As Judge Hammer noted, Plaintiffs and McCaffree seek to represent distinct classes. (7/20/21 Tr. at 26:7-8). Although both classes pursue relief that would benefit the Plan, the classes “seek to vindicate different interests.” (Id. at 26:3 & 13). Plaintiffs admit as much. But they argue that appointment is necessary in light of those different interests, because counsel for McCaffree may not protect their interests in mediation or arbitration. (Appeal Br. at 11; 7/20/21 Tr. at 10:1024). However, Plaintiffs' argument and Judge Hammer's findings reveal that this is not a case of rivalry between two firms seeking to represent classes bringing duplicative or overlapping claims-the type of situation contemplated by Rule 23(g).

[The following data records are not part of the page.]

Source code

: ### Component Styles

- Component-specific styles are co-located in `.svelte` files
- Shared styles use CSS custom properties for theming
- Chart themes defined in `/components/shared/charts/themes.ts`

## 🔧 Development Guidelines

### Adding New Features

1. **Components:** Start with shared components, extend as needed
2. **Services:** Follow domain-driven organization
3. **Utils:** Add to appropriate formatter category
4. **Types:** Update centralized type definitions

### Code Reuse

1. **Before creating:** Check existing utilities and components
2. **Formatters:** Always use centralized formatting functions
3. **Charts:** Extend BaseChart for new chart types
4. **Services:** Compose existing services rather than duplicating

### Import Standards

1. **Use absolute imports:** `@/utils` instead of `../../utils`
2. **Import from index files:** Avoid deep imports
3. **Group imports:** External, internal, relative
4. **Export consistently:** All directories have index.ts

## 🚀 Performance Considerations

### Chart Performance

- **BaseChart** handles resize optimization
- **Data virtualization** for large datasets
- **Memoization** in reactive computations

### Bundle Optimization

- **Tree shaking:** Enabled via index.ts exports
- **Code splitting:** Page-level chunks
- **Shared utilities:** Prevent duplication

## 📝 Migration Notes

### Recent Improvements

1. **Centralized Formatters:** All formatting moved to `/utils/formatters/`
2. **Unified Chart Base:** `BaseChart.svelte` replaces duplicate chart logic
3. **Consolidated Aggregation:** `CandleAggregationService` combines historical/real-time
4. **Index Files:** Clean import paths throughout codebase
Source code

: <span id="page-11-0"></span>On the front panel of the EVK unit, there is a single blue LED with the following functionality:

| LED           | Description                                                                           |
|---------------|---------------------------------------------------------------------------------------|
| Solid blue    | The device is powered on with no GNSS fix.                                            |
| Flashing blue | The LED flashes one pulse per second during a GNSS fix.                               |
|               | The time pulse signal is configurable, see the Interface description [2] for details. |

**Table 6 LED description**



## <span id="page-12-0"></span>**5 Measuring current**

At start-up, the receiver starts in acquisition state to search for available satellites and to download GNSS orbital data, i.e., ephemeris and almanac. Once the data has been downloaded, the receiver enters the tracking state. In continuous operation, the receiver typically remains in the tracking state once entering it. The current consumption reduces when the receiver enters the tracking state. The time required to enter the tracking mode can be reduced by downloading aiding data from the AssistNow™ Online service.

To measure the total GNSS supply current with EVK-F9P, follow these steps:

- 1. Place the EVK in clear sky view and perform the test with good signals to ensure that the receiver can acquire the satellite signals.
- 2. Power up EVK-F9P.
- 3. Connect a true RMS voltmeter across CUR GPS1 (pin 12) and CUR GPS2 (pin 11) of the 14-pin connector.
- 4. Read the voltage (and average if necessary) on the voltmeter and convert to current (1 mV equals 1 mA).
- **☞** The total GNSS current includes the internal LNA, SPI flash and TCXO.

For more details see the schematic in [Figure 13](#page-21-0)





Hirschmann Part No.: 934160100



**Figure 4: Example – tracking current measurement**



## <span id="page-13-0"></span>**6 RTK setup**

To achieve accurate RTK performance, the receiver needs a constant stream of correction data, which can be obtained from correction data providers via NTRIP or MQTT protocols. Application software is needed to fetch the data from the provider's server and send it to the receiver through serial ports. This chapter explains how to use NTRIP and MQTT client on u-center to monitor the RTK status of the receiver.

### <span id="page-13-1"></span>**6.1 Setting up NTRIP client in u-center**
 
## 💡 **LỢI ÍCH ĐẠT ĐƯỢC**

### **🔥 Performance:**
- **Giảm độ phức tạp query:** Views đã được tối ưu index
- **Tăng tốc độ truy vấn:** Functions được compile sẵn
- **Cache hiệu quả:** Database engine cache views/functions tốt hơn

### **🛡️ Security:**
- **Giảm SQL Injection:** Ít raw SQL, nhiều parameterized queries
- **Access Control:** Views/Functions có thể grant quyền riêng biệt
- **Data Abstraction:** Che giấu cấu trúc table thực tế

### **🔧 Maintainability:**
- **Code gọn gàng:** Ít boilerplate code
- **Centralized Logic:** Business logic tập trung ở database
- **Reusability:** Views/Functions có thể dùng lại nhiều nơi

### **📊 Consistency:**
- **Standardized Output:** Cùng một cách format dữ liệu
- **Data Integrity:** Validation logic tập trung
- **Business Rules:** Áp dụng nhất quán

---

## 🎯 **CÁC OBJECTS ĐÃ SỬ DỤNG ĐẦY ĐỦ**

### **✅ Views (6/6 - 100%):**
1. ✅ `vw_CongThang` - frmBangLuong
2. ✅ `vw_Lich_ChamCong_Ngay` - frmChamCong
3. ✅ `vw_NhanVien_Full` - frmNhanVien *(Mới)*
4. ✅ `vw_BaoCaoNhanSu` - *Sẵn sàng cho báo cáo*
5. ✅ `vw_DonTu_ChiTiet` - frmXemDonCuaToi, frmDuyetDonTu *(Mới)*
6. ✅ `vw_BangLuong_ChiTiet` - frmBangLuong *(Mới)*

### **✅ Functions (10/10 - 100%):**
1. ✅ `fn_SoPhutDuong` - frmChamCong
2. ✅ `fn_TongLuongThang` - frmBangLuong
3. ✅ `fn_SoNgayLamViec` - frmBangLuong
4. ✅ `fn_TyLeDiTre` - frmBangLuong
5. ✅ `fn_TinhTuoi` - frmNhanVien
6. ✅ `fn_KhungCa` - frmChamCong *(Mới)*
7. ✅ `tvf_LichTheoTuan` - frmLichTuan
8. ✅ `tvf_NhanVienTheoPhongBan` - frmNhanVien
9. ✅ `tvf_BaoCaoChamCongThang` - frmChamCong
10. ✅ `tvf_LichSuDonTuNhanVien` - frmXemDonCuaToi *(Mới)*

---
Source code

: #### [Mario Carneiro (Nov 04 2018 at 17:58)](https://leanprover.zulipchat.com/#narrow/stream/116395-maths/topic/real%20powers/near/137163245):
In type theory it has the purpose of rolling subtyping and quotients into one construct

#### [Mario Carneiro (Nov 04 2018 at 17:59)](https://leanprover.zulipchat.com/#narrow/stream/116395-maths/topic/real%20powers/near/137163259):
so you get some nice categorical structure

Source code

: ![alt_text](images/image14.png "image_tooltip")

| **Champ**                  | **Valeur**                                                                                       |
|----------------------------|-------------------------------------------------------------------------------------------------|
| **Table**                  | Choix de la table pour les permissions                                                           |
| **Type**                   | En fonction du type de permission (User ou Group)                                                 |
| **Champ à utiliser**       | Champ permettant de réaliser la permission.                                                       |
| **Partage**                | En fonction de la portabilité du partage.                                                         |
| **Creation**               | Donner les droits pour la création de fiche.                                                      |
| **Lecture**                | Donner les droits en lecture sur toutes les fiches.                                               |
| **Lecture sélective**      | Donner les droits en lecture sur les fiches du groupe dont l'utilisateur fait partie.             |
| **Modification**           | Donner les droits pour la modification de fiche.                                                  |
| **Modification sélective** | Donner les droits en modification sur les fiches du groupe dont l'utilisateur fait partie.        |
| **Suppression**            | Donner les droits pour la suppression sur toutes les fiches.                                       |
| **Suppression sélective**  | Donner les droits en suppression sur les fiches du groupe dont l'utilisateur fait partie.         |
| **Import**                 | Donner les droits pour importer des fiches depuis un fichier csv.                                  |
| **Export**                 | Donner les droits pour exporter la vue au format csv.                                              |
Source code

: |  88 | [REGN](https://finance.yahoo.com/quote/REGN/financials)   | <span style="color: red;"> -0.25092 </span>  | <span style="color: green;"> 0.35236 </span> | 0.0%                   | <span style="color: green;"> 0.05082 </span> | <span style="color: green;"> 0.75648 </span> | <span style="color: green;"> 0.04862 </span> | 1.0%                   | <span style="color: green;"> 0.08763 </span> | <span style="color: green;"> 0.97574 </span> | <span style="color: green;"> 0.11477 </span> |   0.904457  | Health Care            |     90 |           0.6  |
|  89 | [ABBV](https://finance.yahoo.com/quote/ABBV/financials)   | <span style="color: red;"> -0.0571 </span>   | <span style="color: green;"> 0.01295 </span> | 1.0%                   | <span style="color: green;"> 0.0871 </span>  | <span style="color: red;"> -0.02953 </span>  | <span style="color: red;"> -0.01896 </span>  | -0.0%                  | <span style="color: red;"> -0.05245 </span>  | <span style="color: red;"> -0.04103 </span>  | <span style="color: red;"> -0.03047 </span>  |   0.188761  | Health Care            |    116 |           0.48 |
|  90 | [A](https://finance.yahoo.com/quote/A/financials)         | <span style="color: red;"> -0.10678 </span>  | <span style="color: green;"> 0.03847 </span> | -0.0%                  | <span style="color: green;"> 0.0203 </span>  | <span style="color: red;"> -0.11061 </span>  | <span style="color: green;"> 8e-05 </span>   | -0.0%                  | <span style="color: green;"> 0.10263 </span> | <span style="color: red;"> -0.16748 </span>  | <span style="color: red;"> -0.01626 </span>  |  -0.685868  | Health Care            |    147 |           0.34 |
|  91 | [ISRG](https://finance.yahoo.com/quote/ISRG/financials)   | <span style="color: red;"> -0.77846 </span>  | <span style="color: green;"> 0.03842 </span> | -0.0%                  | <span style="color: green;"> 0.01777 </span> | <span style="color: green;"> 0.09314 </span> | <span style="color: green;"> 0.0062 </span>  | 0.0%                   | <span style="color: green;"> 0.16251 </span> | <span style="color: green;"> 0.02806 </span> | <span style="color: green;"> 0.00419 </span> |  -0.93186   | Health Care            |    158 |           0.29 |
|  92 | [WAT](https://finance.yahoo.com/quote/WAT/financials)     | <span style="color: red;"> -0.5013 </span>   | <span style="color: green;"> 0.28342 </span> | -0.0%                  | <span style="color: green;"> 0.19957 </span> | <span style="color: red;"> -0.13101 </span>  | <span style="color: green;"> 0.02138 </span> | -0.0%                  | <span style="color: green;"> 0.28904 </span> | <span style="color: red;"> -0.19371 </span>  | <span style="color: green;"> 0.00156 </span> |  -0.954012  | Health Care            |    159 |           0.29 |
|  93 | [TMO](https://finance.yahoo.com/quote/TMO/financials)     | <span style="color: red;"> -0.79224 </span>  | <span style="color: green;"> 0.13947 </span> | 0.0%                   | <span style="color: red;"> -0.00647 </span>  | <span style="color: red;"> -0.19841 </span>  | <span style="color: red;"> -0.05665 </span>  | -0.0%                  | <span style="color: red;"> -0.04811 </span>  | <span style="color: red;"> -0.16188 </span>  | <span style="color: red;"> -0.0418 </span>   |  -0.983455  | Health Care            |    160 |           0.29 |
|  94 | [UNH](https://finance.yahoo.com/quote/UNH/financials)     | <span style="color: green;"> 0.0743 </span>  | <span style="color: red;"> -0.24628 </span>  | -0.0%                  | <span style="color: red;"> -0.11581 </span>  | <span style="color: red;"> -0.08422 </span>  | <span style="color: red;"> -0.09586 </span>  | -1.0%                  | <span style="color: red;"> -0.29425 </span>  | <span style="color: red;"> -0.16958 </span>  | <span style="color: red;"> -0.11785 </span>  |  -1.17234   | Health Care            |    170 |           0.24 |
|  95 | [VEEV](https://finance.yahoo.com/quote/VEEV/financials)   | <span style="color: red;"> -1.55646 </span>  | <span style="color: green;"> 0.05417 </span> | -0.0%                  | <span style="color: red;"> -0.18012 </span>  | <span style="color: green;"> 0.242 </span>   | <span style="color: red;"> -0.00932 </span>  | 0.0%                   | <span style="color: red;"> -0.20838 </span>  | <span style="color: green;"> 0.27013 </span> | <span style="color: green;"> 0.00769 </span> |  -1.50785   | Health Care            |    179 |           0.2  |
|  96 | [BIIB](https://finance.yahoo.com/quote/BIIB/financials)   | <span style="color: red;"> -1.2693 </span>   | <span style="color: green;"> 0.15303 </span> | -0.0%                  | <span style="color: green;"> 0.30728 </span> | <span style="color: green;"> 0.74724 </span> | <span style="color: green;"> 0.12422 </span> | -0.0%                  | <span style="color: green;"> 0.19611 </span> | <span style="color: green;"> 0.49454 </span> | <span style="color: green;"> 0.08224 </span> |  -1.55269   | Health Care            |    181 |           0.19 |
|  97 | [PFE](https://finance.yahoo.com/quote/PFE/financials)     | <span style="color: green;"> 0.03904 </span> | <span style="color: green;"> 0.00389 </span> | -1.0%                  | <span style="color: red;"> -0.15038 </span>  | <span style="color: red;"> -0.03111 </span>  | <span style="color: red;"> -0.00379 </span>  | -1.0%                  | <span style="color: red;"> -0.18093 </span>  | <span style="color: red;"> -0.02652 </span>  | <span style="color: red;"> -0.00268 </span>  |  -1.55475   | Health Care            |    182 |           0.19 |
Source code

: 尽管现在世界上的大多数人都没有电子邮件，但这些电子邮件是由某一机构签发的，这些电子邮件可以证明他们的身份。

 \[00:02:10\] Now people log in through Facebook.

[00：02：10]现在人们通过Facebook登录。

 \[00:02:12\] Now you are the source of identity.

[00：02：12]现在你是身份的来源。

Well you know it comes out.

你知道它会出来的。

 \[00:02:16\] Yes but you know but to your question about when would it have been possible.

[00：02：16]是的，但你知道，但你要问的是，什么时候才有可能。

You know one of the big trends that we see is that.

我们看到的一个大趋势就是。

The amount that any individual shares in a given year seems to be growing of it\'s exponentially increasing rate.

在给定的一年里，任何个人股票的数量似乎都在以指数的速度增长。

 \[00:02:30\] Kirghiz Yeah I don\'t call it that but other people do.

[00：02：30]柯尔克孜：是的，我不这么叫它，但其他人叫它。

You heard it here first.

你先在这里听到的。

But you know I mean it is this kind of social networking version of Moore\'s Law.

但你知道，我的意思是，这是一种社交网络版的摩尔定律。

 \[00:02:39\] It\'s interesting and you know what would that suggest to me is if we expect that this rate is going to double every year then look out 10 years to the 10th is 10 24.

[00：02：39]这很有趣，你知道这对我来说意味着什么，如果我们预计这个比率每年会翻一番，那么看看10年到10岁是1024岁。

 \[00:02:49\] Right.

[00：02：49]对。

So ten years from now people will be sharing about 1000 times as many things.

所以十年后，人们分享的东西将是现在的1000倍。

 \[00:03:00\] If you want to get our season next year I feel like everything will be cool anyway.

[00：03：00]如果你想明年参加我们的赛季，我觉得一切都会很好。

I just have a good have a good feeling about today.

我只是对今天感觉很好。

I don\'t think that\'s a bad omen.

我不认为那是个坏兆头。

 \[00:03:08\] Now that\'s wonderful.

See Beture, 2018 WL 3159875, at *1 (quoting Fed.R.Civ.P. 23(g), Advisory Committee Notes (2003)); Manual for Complex Litigation (Fourth) § 21.11 (2004).
Moreover, it is not clear, as Plaintiffs argue, that a settlement between NFP and McCaffree would bind them. They base this argument, in part, on the Court's previous holding that Plaintiffs were bound to arbitrate their claims against NFP in the instant matter. (6/10/21 Tr. at 21-22). The Court so held because Plaintiffs' suit is derivative of the Plan-they thus “stand[] in the shoes of the [P]lan” and are accordingly bound by the Investment Advisory Agreement's dispute resolution provision. (Id. at 21:20-25). Plaintiffs argue that, in light of this ruling, a court might well hold them bound by the results of arbitration between NFP and McCaffree. (Appeal Br. at 10-11). The Court cannot credit Plaintiffs' assumption.
First, Plaintiffs themselves argued to Judge Hammer that a settlement between McCaffree and NFP would not bind them. (7/20/21 Tr. at 18:19-20). This prior concession cuts against their current argument. If Plaintiffs are not bound by such a settlement, or stipulations made in negotiations, the appointment of interim class counsel to protect their interests does not appear to be necessary. Second, it is not clear that this situation is analogous to the one addressed in the Court's ruling compelling arbitration between Plaintiffs and NFP. That Plaintiffs are bound to arbitrate their claims against NFP does not necessarily mean they are bound by the results of another party's arbitration with NFP. Third, it is not clear that McCaffree is a Plan fiduciary that has standing to assert claims against NFP. The Court recently held that McCaffree is not and hence dismissed its complaint for lack of standing. (D.E. No. 91, Civ. No. 20-5492). And while McCaffree has since amended its complaint (D.E. No. 96, Civ. No. 20-5492), the Court's previous ruling casts doubt on its standing.
Perhaps most importantly, even if the arbitration between NFP and McCaffree would bind Plaintiffs, either to an entire settlement or to certain factual stipulations, it is not clear that appointment of interim class counsel would do anything for them. Plaintiffs have not identified what additional privileges they would gain through appointment. Plaintiffs state that “as interim counsel, Schlichter Bogard & Denton would take steps to ensure that the interests of the Berkelhammer class are protected and not unfairly compromised.” (Appeal Br. at 12). But nowhere in the record do Plaintiffs delineate what those steps would be. As Judge Hammer observed, Plaintiffs' counsel essentially seeks to intervene in the separate proceedings between McCaffree and NFP. (7/20/21 Tr. at 20:25). And it is unclear how naming interim class counsel would permit Plaintiffs to intervene-either in the McCaffree action or in McCaffree's mediation or arbitration with NFP-in a manner that is not already available to them. Without a sufficient explanation for the requested appointment, the Court cannot say Judge Hammer committed clear error.
In light of the foregoing, the Court is not “left with the definite and firm conviction that a mistake has been committed.” Coyle, 2009 WL 1652399, at *3; Dome Petroleum, 131 F.R.D. at 65 (quoting U.S. Gypsum Co., 333 U.S. at 395).
IV. CONCLUSION
Judge Hammer's Order (D.E. No. 102) denying Plaintiffs' motion is AFFIRMED. An appropriate Order follows.